The December jobs report was great, as measured by the raw number of payrolls created last month. All told, the 312,000 new jobs added in December was the best tally since February, and the second-best progress seen since mid-2016.

If instead, your yardstick is the unemployment rate, the picture isn't quite as encouraging. Despite the huge number of newly-created payrolls, the unemployment rate ticked up from 3.7% to 3.9%, even shocking most experts.

Yet, overall, the report is being viewed as a resounding victory. What gives?

It's an employment report that most definitely merits a closer look at the details that generally get skipped on the first Friday of every month, as they usually don't add much perspective to the matter. This is a case though, in our current and unusual situation, where the proverbial 'rest of the story' rectifies the mixed message.

Yes, job growth was incredible, but the unemployment rate pushed higher anyway.

That basic data is rounded out (and partially explained) by a cursory look at the underlying numbers. That is, how many people are working, how many people in the U.S. are officially unemployed, and how many people in the United States aren't technically counted as being unemployed - because they're not receiving unemployment benefits - but want a job anyway? As of the end of last month, a record-breaking 156.95 million U.S. residents have jobs, and the number of unofficially-unemployed people actually fell from 5.4 million to 5.33 million. But, the number of people who've been recently displaced from the workforce actually ticked up, from 6.0 million to 6.3 million.

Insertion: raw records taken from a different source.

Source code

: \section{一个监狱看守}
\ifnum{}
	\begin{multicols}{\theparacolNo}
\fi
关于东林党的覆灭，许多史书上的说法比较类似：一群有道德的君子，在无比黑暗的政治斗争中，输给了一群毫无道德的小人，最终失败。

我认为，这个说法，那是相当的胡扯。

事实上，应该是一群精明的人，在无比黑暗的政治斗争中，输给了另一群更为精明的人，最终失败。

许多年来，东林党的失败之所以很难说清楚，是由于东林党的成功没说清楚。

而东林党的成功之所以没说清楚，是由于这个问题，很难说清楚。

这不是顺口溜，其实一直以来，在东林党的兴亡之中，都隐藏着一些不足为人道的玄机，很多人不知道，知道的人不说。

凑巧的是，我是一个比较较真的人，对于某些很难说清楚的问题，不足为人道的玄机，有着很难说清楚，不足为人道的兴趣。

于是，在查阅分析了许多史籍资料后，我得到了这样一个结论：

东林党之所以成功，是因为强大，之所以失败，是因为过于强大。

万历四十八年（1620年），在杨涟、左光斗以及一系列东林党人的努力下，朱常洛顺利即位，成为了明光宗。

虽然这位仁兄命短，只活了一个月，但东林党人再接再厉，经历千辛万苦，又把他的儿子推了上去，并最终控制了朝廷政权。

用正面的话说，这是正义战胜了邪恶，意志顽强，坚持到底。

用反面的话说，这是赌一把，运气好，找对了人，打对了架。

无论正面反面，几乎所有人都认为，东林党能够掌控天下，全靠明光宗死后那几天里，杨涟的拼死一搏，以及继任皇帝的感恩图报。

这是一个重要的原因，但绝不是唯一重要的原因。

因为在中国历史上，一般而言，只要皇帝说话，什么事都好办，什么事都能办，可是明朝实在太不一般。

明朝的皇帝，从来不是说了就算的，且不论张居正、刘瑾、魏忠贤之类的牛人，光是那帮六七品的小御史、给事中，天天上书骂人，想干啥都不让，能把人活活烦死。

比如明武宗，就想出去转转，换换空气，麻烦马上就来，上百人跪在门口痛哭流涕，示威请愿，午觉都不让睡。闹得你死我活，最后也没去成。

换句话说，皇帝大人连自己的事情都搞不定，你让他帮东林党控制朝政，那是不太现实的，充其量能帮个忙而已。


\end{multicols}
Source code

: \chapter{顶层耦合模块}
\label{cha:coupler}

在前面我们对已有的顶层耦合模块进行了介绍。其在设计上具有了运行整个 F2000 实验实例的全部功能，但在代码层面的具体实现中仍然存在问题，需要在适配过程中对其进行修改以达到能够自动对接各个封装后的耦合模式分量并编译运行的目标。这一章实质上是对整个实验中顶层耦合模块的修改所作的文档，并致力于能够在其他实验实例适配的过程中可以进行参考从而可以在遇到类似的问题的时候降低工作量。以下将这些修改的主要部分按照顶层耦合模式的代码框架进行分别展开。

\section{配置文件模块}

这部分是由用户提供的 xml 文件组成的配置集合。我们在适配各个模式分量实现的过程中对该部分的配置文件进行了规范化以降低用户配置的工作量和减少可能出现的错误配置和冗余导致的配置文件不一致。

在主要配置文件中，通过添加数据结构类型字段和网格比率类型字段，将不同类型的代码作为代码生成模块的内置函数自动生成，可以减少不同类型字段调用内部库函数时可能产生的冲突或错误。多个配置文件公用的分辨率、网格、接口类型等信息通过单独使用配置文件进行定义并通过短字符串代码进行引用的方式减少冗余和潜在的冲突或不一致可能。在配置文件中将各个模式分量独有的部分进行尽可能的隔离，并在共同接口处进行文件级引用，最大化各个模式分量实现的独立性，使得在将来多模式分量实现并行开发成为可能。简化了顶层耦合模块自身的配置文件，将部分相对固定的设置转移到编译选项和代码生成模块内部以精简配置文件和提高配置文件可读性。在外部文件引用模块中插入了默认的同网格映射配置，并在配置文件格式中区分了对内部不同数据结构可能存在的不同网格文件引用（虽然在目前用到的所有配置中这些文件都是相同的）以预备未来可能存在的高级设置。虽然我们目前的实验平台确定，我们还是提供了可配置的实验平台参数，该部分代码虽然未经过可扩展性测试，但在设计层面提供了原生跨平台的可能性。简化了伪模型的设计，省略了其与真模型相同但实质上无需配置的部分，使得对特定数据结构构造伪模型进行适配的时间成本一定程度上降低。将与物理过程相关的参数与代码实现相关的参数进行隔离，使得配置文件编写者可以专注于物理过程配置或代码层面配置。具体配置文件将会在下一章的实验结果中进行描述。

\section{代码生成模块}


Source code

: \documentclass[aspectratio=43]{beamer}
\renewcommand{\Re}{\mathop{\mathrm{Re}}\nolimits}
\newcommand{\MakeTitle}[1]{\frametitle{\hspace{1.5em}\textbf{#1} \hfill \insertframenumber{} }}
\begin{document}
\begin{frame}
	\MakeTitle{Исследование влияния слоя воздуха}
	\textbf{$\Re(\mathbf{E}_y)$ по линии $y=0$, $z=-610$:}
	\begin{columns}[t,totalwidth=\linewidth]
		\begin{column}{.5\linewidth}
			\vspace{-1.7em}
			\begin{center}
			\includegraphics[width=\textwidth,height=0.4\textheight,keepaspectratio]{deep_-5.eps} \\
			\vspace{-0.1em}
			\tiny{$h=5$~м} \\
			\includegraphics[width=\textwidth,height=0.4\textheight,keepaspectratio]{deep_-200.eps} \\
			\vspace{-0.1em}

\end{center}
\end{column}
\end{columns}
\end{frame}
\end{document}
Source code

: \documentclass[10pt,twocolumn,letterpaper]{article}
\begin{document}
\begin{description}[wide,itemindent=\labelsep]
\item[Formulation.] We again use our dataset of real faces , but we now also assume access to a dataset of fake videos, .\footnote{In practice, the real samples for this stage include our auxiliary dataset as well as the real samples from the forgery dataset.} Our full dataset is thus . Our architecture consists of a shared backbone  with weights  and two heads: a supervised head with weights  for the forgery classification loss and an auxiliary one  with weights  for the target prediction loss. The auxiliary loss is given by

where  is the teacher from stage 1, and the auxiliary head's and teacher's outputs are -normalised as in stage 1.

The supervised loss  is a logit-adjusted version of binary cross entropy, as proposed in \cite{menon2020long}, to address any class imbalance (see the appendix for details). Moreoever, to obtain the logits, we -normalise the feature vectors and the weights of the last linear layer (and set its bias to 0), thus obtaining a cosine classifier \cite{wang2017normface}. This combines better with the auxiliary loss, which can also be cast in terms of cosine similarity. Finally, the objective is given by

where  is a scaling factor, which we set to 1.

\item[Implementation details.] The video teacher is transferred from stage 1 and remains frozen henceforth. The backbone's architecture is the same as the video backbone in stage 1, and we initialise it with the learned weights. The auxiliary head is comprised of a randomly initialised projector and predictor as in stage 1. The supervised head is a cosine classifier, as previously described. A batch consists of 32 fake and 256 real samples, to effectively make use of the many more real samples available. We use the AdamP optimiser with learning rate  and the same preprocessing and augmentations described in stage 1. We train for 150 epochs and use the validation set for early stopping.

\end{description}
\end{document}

It's this last group - the 6.3 million people receiving official unemployment benefits - that explains the increased unemployment rate... almost. The 312,000 new jobs were largely filled by people who weren't officially unemployed, or who had only recently joined (or re-joined) the workforce. The unemployment rate, however, is calculated by dividing the 6.3 million unemployed people by the total number of people actively in the workforce... working or not. That number got a whole lot bigger last month.